Nous constatons un vrai phénomène de mode ces dernières années : création de collectifs, « tuning » ou plutôt personnalisation des vélos à l’extrême (couleurs, formes, peinture, pédaliers, etc.).

Les pignons fixes sont opposés aux single speed (vélos à roue libre) mais sont au final assez proches : « seul » le pignon solidaire ou non de la roue modifie la façon de faire du vélo du cycliste.

Accro à l’actu et aux conseils c’est pour cela que je suis venu écrire quelques article sur H-Auteurs et que je compte bien continuer ! Je vous parlerai de sujets divers et variés, ne vous en faites pas 😉

2 thoughts on “La mode du fixie (vélo à pignon fixe)

  1. Chronologiquement, la roue à pignon fixe a précédé la roue libre; aussi bien sur la route (1er usage de la bicyclette) que sur la piste (2ème usage orienté vers la compétition). La locomotion du cycle à progressé ainsi :
    1° appui alternatif des pieds (draisienne)
    2° traction avec pédales solidaires de l’axe-moyeu de la roue avant (bicycle) qui évolua vers une roue démesurée.
    3° propulsion avec rotation du pédalier relayée par une chaîne ou un arbre de transmission (« cardan ») avec :
    a) roue à pignon fixe => contrainte d’un pédalage continu
    b) roue à pignon libre => rotation libre de la roue arrière en cessant le pédalage => phases de repos des muscles = moins de dépense énergétique.
    La roue libre a des avantages certains.
    Le pignon fixe n’a subsisté qu’en pratique sportive :
    1° sur piste, gain de puissance de pédalage par le « retour de manivelle »
    2° sur route, en hiver, en entraînement de vélocité (on « mouline »); pour préserver les articulations du froid (sorties courtes 40km)
    Le Fixie est une mode urbaine alternative adoptée par les hipsters/bo-bo, en imitation des adeptes de glisse urbaine (skate et BMX), eux-mêmes inspirés par les coursiers U.S. « Bike Messengers ».
    Ces derniers, désargentés, ont épuré leur vélo pour :
    1° réduire le coût d’entretien de la transmission
    2° limiter le blocage de roue en période de gel sévère
    3° booster la vitesse par le gain de poids
    Ce qui fait du fixie un engin ludique, original, véloce et mécaniquement simple d’emploi.
    Inconvénients :
    – peu adapté aux côtes et aux descentes
    – freinage périlleux par skid (dérapage)
    Dernière remarque, l’anglicisme « singlespeed » (monovitesse) désigne un vélo à braquet unique. Soit un plateau combiné à un pignon fixe ou libre.
    D’ailleurs, la plupart des vélos de ce genre sont équipés d’une roue réversible dite « flip-flop » avec chaque type de pignon.
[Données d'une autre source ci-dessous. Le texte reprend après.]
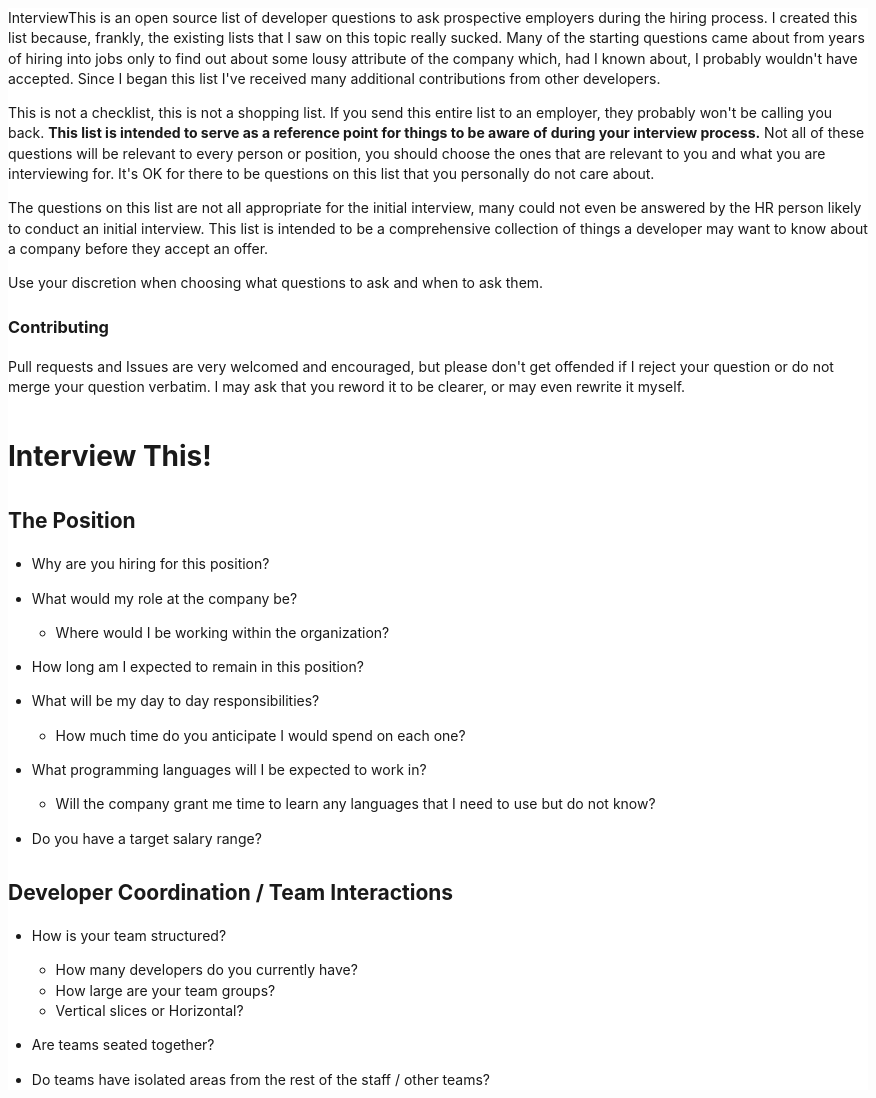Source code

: InterviewThis is an open source list of developer questions to ask prospective employers during the hiring process.  I created this list because, frankly, the existing lists that I saw on this topic really sucked.  Many of the starting questions came about from years of hiring into jobs only to find out about some lousy attribute of the company which, had I known about, I probably wouldn't have accepted. Since I began this list I've received many additional contributions from other developers.

This is not a checklist, this is not a shopping list. If you send this entire list to an employer, they probably won't be calling you back. **This list is intended to serve as a reference point for things to be aware of during your interview process.** Not all of these questions will be relevant to every person or position, you should choose the ones that are relevant to you and what you are interviewing for.  It's OK for there to be questions on this list that you personally do not care about.

The questions on this list are not all appropriate for the initial interview, many could not even be answered by the HR person likely to conduct an initial interview. This list is intended to be a comprehensive collection of things a developer may want to know about a company before they accept an offer.

Use your discretion when choosing what questions to ask and when to ask them.

### Contributing

Pull requests and Issues are very welcomed and encouraged, but please don't get offended if I reject your question or do not merge your question verbatim. I may ask that you reword it to be clearer, or may even rewrite it myself.

# Interview This!

## The Position

- Why are you hiring for this position?

- What would my role at the company be?
  - Where would I be working within the organization?

- How long am I expected to remain in this position?

- What will be my day to day responsibilities?
  - How much time do you anticipate I would spend on each one?

- What programming languages will I be expected to work in?
  - Will the company grant me time to learn any languages that I need to use but do not know?

- Do you have a target salary range?


## Developer Coordination / Team Interactions

- How is your team structured?
  - How many developers do you currently have?
  - How large are your team groups?
  - Vertical slices or Horizontal?

- Are teams seated together?

- Do teams have isolated areas from the rest of the staff / other teams?
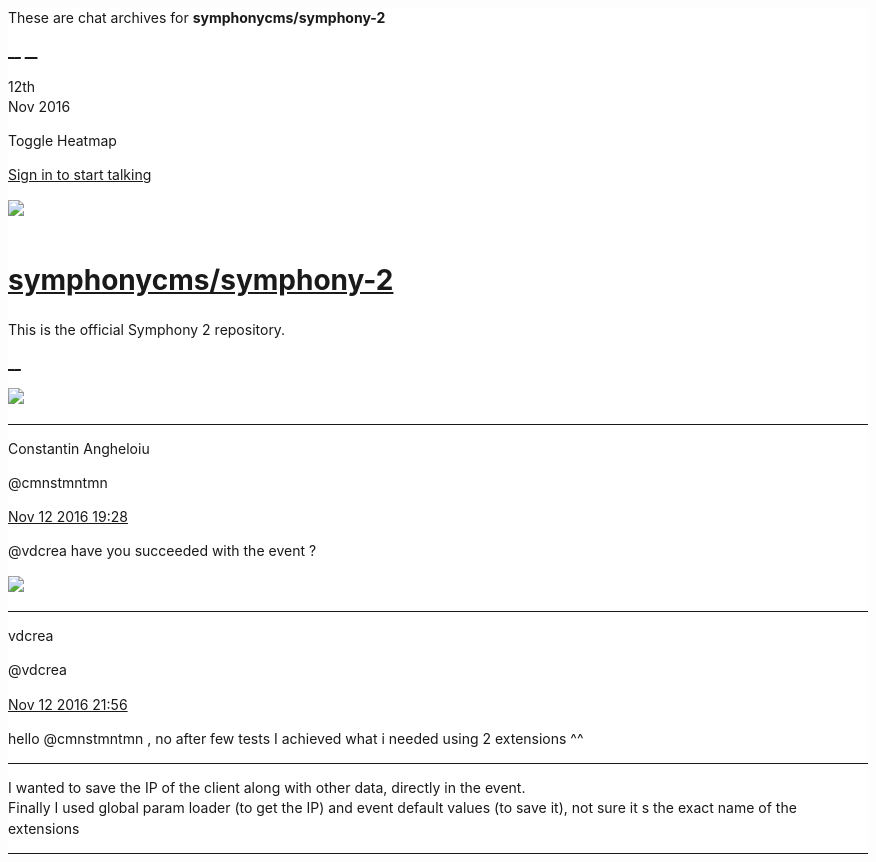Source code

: These are chat archives for **symphonycms/symphony-2**

[__](/symphonycms/symphony-2/archives/2016/11/13)
[__](/symphonycms/symphony-2/archives/2016/11/11)

12th  
Nov 2016

Toggle Heatmap

[Sign in to start talking](/login?action=login&button=archive-login)

![](https://avatars-02.gitter.im/group/iv/3/57542c45c43b8c601977197e?s=48)

#  [symphonycms/symphony-2](/symphonycms/symphony-2)

This is the official Symphony 2 repository.

[ __ ](/orgs/symphonycms/rooms "More symphonycms rooms" )

![](https://avatars1.githubusercontent.com/u/2312755?v=3&s=30)

__ __

Constantin Angheloiu

@cmnstmntmn

[Nov 12 2016
19:28](https://gitter.im/symphonycms/symphony-2?at=58276d6ffd9dc2742bbf1457 ""
)

@vdcrea have you succeeded with the event ?

![](https://avatars2.githubusercontent.com/u/1126750?v=3&s=30)

__ __

vdcrea

@vdcrea

[Nov 12 2016
21:56](https://gitter.im/symphonycms/symphony-2?at=5827901165485ebc67892e18 ""
)

hello @cmnstmntmn , no after few tests I achieved what i needed using 2
extensions ^^

__ __

I wanted to save the IP of the client along with other data, directly in the
event.  
Finally I used global param loader (to get the IP) and event default values
(to save it), not sure it s the exact name of the extensions

__ __
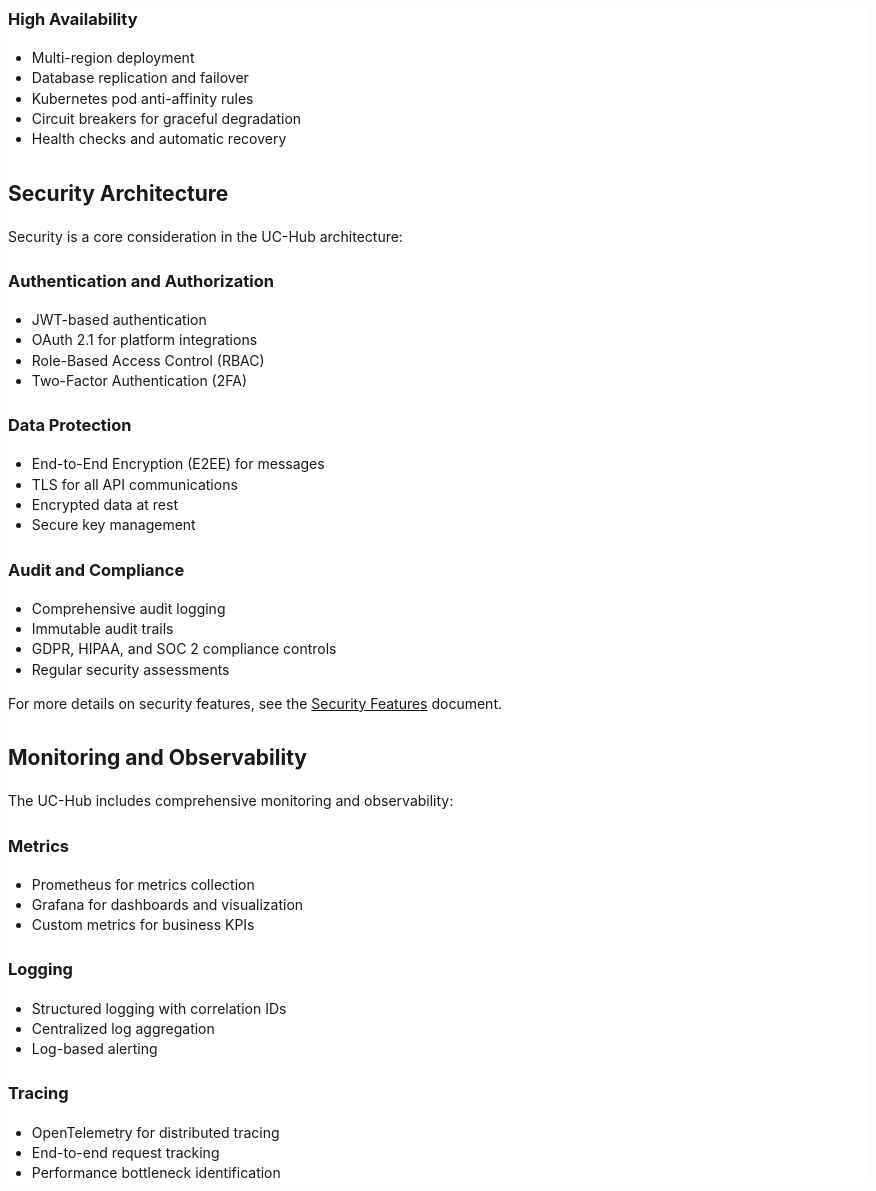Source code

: ### High Availability
- Multi-region deployment
- Database replication and failover
- Kubernetes pod anti-affinity rules
- Circuit breakers for graceful degradation
- Health checks and automatic recovery

## Security Architecture

Security is a core consideration in the UC-Hub architecture:

### Authentication and Authorization
- JWT-based authentication
- OAuth 2.1 for platform integrations
- Role-Based Access Control (RBAC)
- Two-Factor Authentication (2FA)

### Data Protection
- End-to-End Encryption (E2EE) for messages
- TLS for all API communications
- Encrypted data at rest
- Secure key management

### Audit and Compliance
- Comprehensive audit logging
- Immutable audit trails
- GDPR, HIPAA, and SOC 2 compliance controls
- Regular security assessments

For more details on security features, see the [Security Features](security.md) document.

## Monitoring and Observability

The UC-Hub includes comprehensive monitoring and observability:

### Metrics
- Prometheus for metrics collection
- Grafana for dashboards and visualization
- Custom metrics for business KPIs

### Logging
- Structured logging with correlation IDs
- Centralized log aggregation
- Log-based alerting

### Tracing
- OpenTelemetry for distributed tracing
- End-to-end request tracking
- Performance bottleneck identification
    1. Pour ce qui me concerne, je dispose de deux fixies, tous deux équipés de roues flip-flop, mais en aucun cas je monte une roue libre sur un des cotés de la roue. Je dispose simplement de deux vitesses, dont une de secours en cas de forte cote ou de montée prolongée en montagne.
      L’unique avantage de la roue libre est qu’elle permet de se reposer en cas de très longue descente ( voire un col de montagne)mais elle devient très pénalisante en montée, car le fameux « temps mort » supprimé par le pignon fixe, réapparaît avec la roue libre.